-------- RECORDS PROVIDED

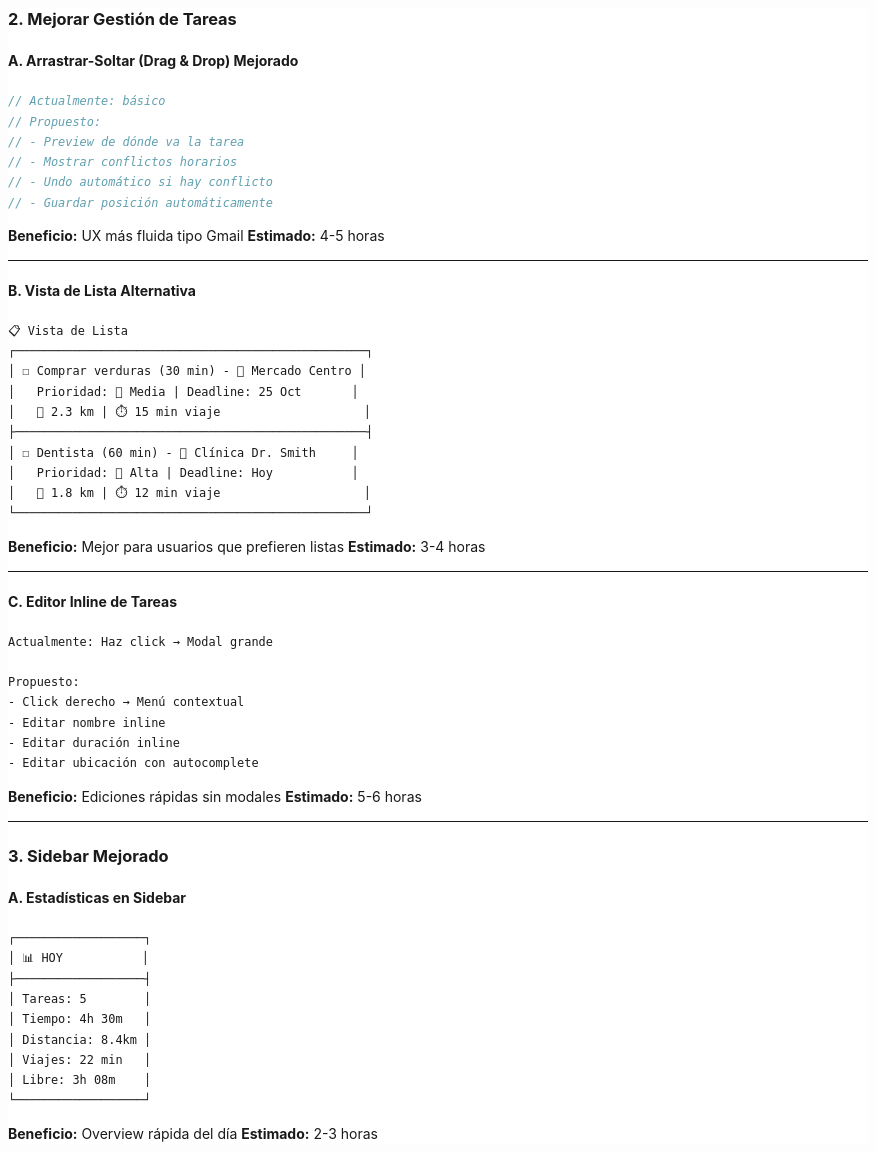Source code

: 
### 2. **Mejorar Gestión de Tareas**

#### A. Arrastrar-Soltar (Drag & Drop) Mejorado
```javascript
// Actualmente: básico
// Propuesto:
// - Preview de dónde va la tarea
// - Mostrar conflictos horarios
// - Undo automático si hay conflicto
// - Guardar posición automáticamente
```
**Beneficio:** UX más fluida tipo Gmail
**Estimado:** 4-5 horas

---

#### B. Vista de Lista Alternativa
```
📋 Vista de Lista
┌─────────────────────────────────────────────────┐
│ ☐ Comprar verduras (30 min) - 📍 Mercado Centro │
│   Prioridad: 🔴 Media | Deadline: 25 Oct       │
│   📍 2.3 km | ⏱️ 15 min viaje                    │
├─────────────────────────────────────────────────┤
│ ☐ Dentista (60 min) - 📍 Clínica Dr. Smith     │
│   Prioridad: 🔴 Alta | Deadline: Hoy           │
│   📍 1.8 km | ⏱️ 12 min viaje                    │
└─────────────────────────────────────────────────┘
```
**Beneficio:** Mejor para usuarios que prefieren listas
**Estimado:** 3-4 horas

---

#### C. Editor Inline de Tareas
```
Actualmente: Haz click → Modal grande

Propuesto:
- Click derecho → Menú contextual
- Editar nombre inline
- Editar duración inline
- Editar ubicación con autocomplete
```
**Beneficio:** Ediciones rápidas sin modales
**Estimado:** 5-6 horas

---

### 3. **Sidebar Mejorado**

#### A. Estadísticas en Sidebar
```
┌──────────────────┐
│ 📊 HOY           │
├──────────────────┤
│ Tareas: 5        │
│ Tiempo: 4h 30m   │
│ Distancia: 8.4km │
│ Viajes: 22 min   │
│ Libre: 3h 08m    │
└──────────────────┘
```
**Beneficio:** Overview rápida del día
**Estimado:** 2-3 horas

----------------

- _WHAT THE EXERCISE ASKS_
Please output all the records above exactly, leaving out every picture.

- _ANSWER_
Source code

: 
### 2. **Mejorar Gestión de Tareas**

#### A. Arrastrar-Soltar (Drag & Drop) Mejorado
```javascript
// Actualmente: básico
// Propuesto:
// - Preview de dónde va la tarea
// - Mostrar conflictos horarios
// - Undo automático si hay conflicto
// - Guardar posición automáticamente
```
**Beneficio:** UX más fluida tipo Gmail
**Estimado:** 4-5 horas

---

#### B. Vista de Lista Alternativa
```
📋 Vista de Lista
┌─────────────────────────────────────────────────┐
│ ☐ Comprar verduras (30 min) - 📍 Mercado Centro │
│   Prioridad: 🔴 Media | Deadline: 25 Oct       │
│   📍 2.3 km | ⏱️ 15 min viaje                    │
├─────────────────────────────────────────────────┤
│ ☐ Dentista (60 min) - 📍 Clínica Dr. Smith     │
│   Prioridad: 🔴 Alta | Deadline: Hoy           │
│   📍 1.8 km | ⏱️ 12 min viaje                    │
└─────────────────────────────────────────────────┘
```
**Beneficio:** Mejor para usuarios que prefieren listas
**Estimado:** 3-4 horas

---

#### C. Editor Inline de Tareas
```
Actualmente: Haz click → Modal grande

Propuesto:
- Click derecho → Menú contextual
- Editar nombre inline
- Editar duración inline
- Editar ubicación con autocomplete
```
**Beneficio:** Ediciones rápidas sin modales
**Estimado:** 5-6 horas

---

### 3. **Sidebar Mejorado**

#### A. Estadísticas en Sidebar
```
┌──────────────────┐
│ 📊 HOY           │
├──────────────────┤
│ Tareas: 5        │
│ Tiempo: 4h 30m   │
│ Distancia: 8.4km │
│ Viajes: 22 min   │
│ Libre: 3h 08m    │
└──────────────────┘
```
**Beneficio:** Overview rápida del día
**Estimado:** 2-3 horas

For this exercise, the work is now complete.